Versailles was open to French subjects as well, as long as they were decently attired, although beggars always managed to get inside, too. Merchants and craftsmen had their stalls for selling their goods, and visitors could do their shopping as if at the most glamorous mall in the world. They could also watch the royal family dine and wander into the state rooms and go just about anywhere except the Queen’s room when she was bathing or dressing. They could watch the Queen and princesses in childbirth, though. The King and Queen and members of the royal family went about the crowds of Versailles with little practical protection, although all the gentlemen were armed with swords; only once in a century and a half did a madman try to assassinate the monarch, Louis XIV’s great grandson Louis XV. It seems the Kings and Queens of France never felt they had to be protected from their own people. How everything was to change….

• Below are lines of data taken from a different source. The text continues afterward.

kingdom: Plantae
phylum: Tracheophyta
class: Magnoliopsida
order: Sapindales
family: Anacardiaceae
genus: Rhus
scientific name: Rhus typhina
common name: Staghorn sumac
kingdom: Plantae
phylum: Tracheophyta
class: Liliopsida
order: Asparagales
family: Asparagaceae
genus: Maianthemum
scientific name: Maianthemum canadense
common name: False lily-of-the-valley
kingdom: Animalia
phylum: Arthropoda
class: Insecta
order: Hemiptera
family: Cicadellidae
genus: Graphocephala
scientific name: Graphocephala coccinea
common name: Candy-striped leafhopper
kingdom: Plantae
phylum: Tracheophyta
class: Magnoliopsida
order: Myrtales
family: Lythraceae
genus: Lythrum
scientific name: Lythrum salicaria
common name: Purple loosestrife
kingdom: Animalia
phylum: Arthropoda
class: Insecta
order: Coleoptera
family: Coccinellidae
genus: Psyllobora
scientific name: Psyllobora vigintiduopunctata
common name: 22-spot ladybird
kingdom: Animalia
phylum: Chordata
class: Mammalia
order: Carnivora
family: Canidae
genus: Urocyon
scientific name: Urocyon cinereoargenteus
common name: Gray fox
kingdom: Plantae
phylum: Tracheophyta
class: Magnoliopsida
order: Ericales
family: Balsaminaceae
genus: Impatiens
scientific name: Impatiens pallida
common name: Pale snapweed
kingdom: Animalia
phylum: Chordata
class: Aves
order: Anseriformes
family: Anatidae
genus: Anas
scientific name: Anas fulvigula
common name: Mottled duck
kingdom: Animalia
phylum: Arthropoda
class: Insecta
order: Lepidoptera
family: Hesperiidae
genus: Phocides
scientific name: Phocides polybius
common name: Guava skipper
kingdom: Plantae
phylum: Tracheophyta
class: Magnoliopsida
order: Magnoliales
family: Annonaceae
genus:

Towards the beginning of the eighteenth century, th
e Sun King was running out of money, not because of Versailles, or even because of his many mistresses and their children, but because of the series of ruinous wars which sapped the country of its man power and resources. Furthermore he had revoked the Edict of Nantes, which had granted protection to the Huguenots, those French Protestants who made up the bulk of the middle class, forcing most of them to emigrate. The economy was thus weakened on several fronts. Louis XIV was therefore one of the worst of kings as well as one of the greatest. He was great because he made France the strongest, most influential country in Europe. His failure was that in achieving the heights of glory he was simultaneously sowing the seeds of disaster, an economic and political disaster of epic proportions which would, generations later, be left to two teenagers to try to manage. For by the time Antoinette arrived at Versailles, the plumbing was antiquated, and extensive renovations were required in order to make the château more habitable. The outlying village of Trianon had been cleared away and was part of the park of Versailles, with two small villas with exquisite gardens, called Grand Trianon and Petit Trianon. Many of the trees of the park had become overgrown, and would receive extensive pruning and chopping down under Louis XVI. And under Antoinette, there would once more be a village at Trianon.